Efficient generation of detailed 3D human models.

缺点

  1. What if the generated multi-views are not accurate? Will the reconstructed body be affected?
  2. How much time does it take to reconstruct a human, and how does the speed compare with existing methods like ICON[A], HiLo[B], and D-IF[C]?
  3. More baseline methods, such as HiLo[B] and D-IF[C], should be considered to fully demonstrate the effectiveness of the proposed method.
  4. I recommend that the author provide the six views generated by the proposed diffusion model with respect to Figure 7. It would be more straightforward to understand the effectiveness of the proposed method.

Reference

[A] Xiu, Yuliang, et al. "Icon: Implicit clothed humans obtained from normals." 2022 IEEE/CVF Conference on Computer Vision and Pattern Recognition (CVPR). IEEE, 2022.

[B] Yang, Yifan, et al. "HiLo: Detailed and Robust 3D Clothed Human Reconstruction with High-and Low-Frequency Information of Parametric Models." Proceedings of the IEEE/CVF Conference on Computer Vision and Pattern Recognition. 2024.

[C] Yang, Xueting, et al. "D-if: Uncertainty-aware human digitization via implicit distribution field." Proceedings of the IEEE/CVF International Conference on Computer Vision. 2023.

问题

Please refer to the weakness part.

审稿意见
6

Reconstructing 3D human model from a single image is a long-standing problem. This is a very challenging task. For existing methods, they are still very difficult to recover detailed geometry especially for facial regions and garment wrinkles. To my best knowledge, this work is the first one that enables high-fidelity reconstruction of human face. To do so, they proposed several novel designs.

优点

  • Overall, the work is well-motivated and the paper is well-presented.
  • As reported in the figures, the results are really visually good.
  • All the method designs seem reasonable. Including joint body-face diffusion module for high-fidelity face recon, SMPL-X guided multi-view diffusion, and the SMPL-X conditioned human mesh carving.

缺点

I still have some concerns on the experiments:

  1. Lacking an ablative analysis. The current paper discussed the effectiveness of the proposed CSD(cross-scale diffussion). However, the compared method is only removing the locally enhanced model and just using the global fusion branch. To me, there is another baseline, which is to keep the local branch and only discard the noise blending part, with a follow-up fusion part to fuse the output of the local part with the output of the global branch.

  2. Lacking quantitative analysis for many ablation studies. It is good to see many important things are discussed in the ablation study part, which includes SMPL-X condition, CSD and mesh carving module. However, only some visual results on a small set are shown.

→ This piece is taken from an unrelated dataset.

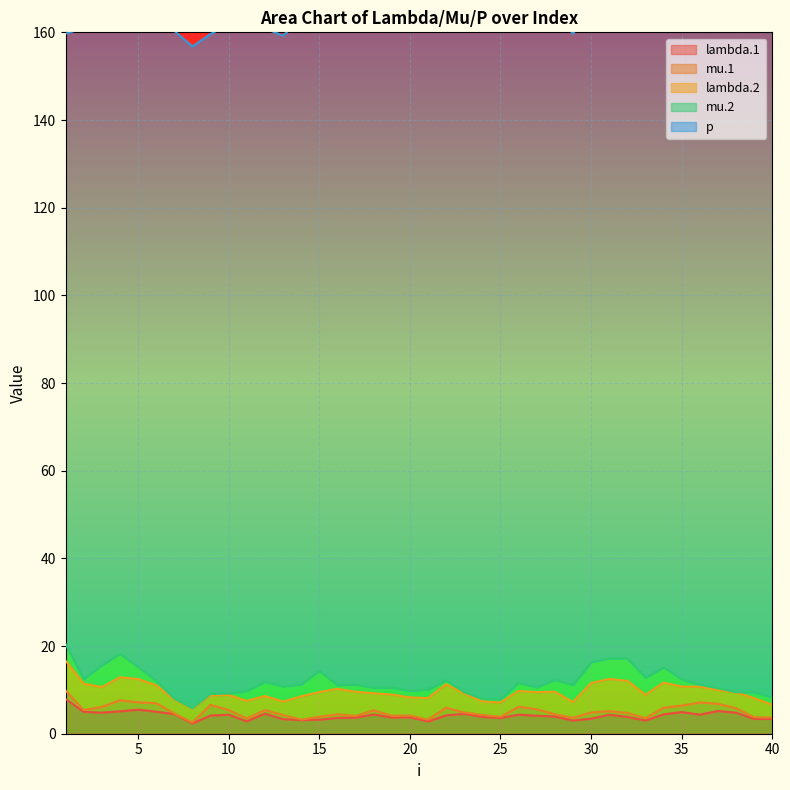

Is the value of mu.1 at 29 greater than the value of mu.2 at 25?

No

  3. For the experiment on robustness to SMPL-X estimation. Currently, only random noise with a variance 0.05 is added. Although this is just a following of SIFU, more settings are encouraged to include. Because this work heavily relies on the estimated SMPL-X, and the SOTA estimation method is not that good, as known. More experiments are needed to test the robustness. And, adding extra noise on the face part is also needed to check the impact to the local prediction part.

  4. Lacking detailed discussions on the failure cases. As mentioned, the results quality relies on the accuracy of the SMPL-X estimation. I am curious if the SMPL-X is of low accuracy, what does the resulted mesh look like? For appearance, it is also commonly known the texture fusion is very challenging. Thus, are there cases where the seems among different view will happen? More discussions are needed.

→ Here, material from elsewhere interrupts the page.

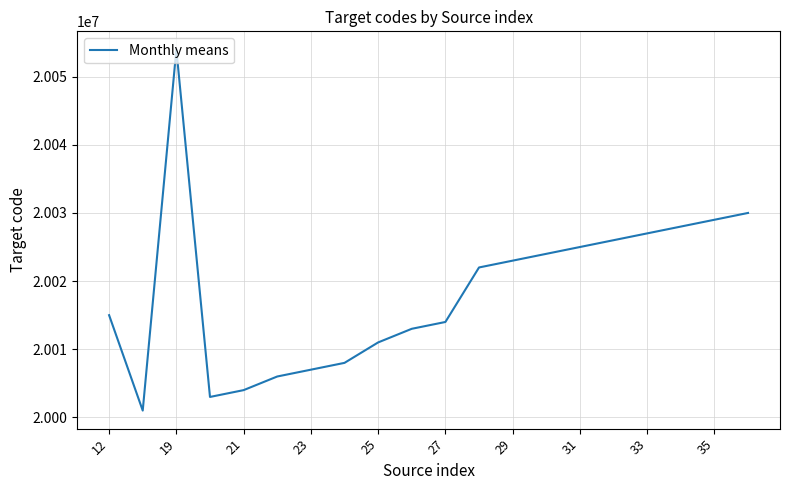

What is the difference between the maximum and minimum values?

53000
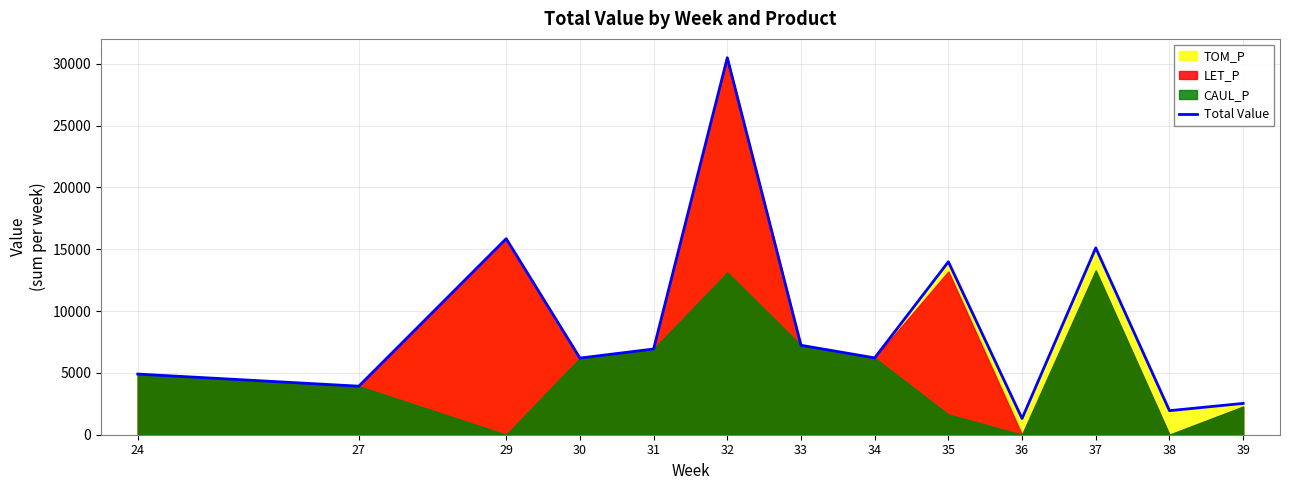

What is the minimum value for Total Value?

1309.1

Although there are many issues, I still appreciate the SOTA results and think the paper is valuable to this area.

问题

Q1: As known, the optimization of the mesh, starting from SMPL-X to the target one, especially for loose garments, is very challenging. I am very curious how is the robustness of the proposed method. The authors are suggested to visualize the intermediate optimization stage for justification. Like the second example in Fig 7.

Q2: It is mentioned that an optimization-based texture fusion is conducted to solve the cross-view inconsistency, however, it lacks details. How is the formulation of the optimization? What are variables and what are energy terms?

撤稿通知

I have read and agree with the venue's withdrawal policy on behalf of myself and my co-authors.